Representation of probability measure over product spaces Trying to obtain some exchangeability-related results, I ended up with the following questions, which I couldn't answer (at least, not in the negative); this is also related to this MO thread (edit: actually, not really)
Given a measurable space $(S,\mathscr{S})$, let $\pi$ be a probability measure on the product space $(S^2,\mathscr{S}^2)$. Also, endow the set $\mathcal{P}(S)$ of probability measures over $(S,\mathscr{S})$ with the $\sigma$-algebra generated by the measurable maps $\nu \mapsto \nu(F)$, with $F \in \mathscr{S}$ (and similarly for $\mathcal{P}(S)^2$).

Question. Is it true that we can find always a probability measure $\mu$ on $\mathcal{P}(S)^2$ such that
  $$
\pi(A)=\int_{\mathcal{P}(S)^2} (\alpha \otimes \beta)(A) \,\mu(\mathrm{d}(\alpha\otimes \beta))\,\,\,\,\,?
$$
  for all $A \in \mathscr{S}^2$.

[Here, given probability measures $\alpha,\beta$ on $(S,\mathscr{S})$, we let $\alpha \otimes \beta$ denote their product measure]
 A: It's true; we can use the following rather trivial construction.
Notation: for measurable $A \subset S^2$, let $F_A : \mathcal{P}(S)^2 \to [0,1]$ be the "evaluation map" $F_A(\alpha, \beta) = (\alpha \otimes \beta)(A)$.
Consider the map $T : S^2 \to \mathcal{P}(S)^2$ defined by $T(x,y) = (\delta_x, \delta_y)$.  This is the natural way to embed a space into its space of probability measures: map a point to a point mass.  We note that $T$ is measurable, since for any $F_A$ we have $F_A(T(x,y)) = (\delta_x \otimes \delta_y)(A) = 1_A(x,y)$.  So $F_A \circ T = 1_A$ is a measurable map from $S^2$ to $[0,1]$.  Since the $F_A$ generate the $\sigma$-algebra on $\mathcal{P}(S^2)$, the measurability of $T$ follows.
Now for a given measure $\pi$, simply let $\mu = \pi \circ T^{-1}$ be the pushforward of $\pi$ under $T$. Then by change of variables
$$\begin{align*}\int_{\mathcal{P}(S)^2} F_A(\alpha, \beta) \,\mu(d\alpha, d\beta)  &= \int_{S^2} F_A(T(x,y))\,\pi(dx, dy) \\ &= \int_{S^2} 1_A(x,y)\,\pi(dx,dy) \\ &= \pi(A).\end{align*}$$

§ **Entries shown**
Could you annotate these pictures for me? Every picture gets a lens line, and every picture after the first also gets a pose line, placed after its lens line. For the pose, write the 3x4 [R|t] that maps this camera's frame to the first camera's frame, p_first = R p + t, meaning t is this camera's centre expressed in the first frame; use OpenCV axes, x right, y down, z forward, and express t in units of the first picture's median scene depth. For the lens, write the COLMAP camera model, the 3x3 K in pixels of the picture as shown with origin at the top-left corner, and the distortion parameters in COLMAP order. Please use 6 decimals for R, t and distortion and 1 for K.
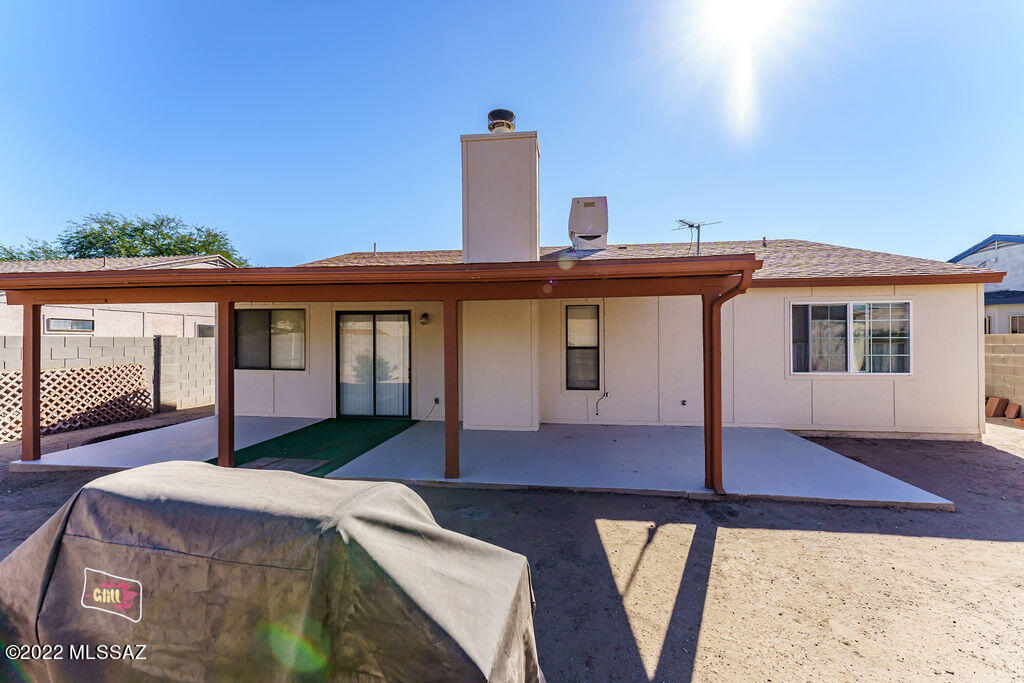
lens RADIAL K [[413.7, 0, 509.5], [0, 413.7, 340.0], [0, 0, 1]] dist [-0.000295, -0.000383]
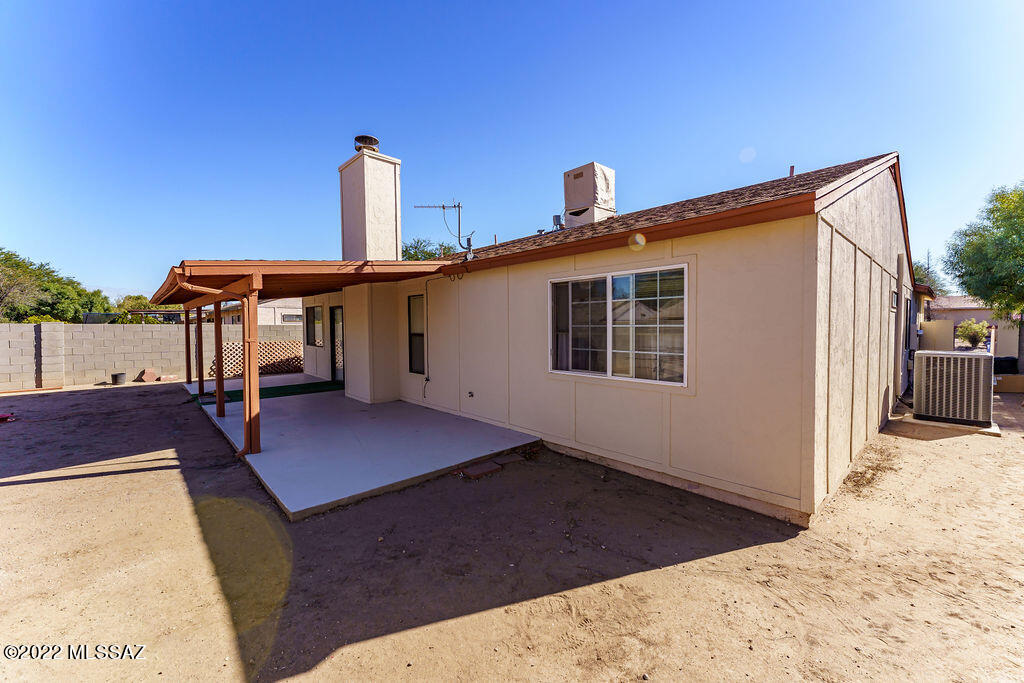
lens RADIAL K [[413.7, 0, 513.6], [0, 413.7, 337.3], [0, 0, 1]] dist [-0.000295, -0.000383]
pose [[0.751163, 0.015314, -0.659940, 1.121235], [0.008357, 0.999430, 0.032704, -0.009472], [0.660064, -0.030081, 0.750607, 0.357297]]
==
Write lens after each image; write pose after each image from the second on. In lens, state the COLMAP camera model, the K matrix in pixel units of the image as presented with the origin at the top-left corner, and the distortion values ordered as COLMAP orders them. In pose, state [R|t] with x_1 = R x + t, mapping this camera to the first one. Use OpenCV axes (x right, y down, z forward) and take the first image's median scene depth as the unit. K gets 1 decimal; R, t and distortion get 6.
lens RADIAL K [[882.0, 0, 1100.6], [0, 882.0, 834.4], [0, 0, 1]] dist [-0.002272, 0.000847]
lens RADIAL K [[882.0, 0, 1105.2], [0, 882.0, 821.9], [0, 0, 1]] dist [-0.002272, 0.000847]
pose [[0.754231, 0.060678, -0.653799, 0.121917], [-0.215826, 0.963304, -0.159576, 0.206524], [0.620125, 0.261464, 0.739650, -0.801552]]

§ **Work order 1**
Does each statement agree with the thread on probability measures? Answer yes or no, and quote the words of the thread that decide it.
(a) The reply says such a measure $\mu$ can always be found.
(b) The map $T$ sends a point to a point mass.
(c) The asker says the questions were answered in the negative.
§ **Work order 2**
Please copy from the thread on probability measures everything from "Notation: for measurable" down to "of $T$ follows.".
The entries have nothing to do with the thread on probability measures over product spaces.

§ **Written solution 1**
(a) Yes: "It's true; we can use the following rather trivial construction."
(b) Yes: "map a point to a point mass"
(c) No: "which I couldn't answer (at least, not in the negative)"

§ **Written solution 2**
Notation: for measurable $A \subset S^2$, let $F_A : \mathcal{P}(S)^2 \to [0,1]$ be the "evaluation map" $F_A(\alpha, \beta) = (\alpha \otimes \beta)(A)$.
Consider the map $T : S^2 \to \mathcal{P}(S)^2$ defined by $T(x,y) = (\delta_x, \delta_y)$.  This is the natural way to embed a space into its space of probability measures: map a point to a point mass.  We note that $T$ is measurable, since for any $F_A$ we have $F_A(T(x,y)) = (\delta_x \otimes \delta_y)(A) = 1_A(x,y)$.  So $F_A \circ T = 1_A$ is a measurable map from $S^2$ to $[0,1]$.  Since the $F_A$ generate the $\sigma$-algebra on $\mathcal{P}(S^2)$, the measurability of $T$ follows.